Auftrag:
Liste jede Zeile der folgenden Auflistung auf, die das Wort "title" enthält.
━━━━━ Auszüge der Auflistung ━━━━━
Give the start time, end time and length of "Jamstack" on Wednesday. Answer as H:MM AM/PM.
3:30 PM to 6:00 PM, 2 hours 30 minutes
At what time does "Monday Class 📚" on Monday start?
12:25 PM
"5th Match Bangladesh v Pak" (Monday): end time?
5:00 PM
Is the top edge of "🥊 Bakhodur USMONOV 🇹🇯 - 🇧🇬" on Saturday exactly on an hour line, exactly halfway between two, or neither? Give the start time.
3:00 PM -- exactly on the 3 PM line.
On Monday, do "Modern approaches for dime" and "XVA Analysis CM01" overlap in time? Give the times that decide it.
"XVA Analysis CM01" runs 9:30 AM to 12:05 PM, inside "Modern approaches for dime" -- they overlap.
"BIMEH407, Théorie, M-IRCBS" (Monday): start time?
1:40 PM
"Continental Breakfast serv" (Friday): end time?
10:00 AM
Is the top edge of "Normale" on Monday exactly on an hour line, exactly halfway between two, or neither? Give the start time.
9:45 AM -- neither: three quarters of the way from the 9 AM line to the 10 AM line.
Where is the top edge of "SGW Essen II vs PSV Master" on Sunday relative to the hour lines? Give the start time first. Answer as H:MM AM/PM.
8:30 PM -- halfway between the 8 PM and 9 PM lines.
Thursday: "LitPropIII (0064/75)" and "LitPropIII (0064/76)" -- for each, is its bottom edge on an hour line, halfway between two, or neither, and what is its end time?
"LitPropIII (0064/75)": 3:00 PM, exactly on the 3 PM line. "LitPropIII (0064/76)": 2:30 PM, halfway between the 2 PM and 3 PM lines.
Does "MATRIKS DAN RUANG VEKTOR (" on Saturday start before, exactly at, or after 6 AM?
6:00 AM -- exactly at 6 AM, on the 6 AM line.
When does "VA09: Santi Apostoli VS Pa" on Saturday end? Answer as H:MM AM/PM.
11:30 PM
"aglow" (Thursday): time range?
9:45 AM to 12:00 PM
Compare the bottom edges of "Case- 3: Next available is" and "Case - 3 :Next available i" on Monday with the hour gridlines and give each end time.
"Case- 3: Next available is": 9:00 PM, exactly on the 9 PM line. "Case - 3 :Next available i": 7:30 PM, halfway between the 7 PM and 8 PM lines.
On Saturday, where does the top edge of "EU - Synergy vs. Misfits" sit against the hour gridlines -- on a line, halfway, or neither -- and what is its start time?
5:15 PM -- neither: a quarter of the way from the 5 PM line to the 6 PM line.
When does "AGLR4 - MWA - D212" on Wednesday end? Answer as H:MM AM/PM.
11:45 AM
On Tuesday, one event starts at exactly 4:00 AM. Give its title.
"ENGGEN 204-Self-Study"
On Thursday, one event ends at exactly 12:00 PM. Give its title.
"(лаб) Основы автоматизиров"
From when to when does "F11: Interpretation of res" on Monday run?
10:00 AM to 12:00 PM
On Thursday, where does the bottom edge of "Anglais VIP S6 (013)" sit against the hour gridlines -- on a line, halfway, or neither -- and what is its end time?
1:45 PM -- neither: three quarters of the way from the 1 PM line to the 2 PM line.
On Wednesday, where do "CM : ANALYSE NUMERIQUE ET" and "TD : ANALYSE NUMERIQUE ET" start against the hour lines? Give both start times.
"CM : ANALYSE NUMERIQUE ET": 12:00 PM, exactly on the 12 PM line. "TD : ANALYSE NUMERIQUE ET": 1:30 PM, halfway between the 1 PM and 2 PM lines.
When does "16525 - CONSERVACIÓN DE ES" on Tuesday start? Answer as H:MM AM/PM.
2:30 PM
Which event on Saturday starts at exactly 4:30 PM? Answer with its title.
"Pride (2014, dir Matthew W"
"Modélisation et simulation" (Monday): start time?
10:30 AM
━━━━━
Antwort zur Übung:
On Tuesday, one event starts at exactly 4:00 AM. Give its title.
On Thursday, one event ends at exactly 12:00 PM. Give its title.
Which event on Saturday starts at exactly 4:30 PM? Answer with its title.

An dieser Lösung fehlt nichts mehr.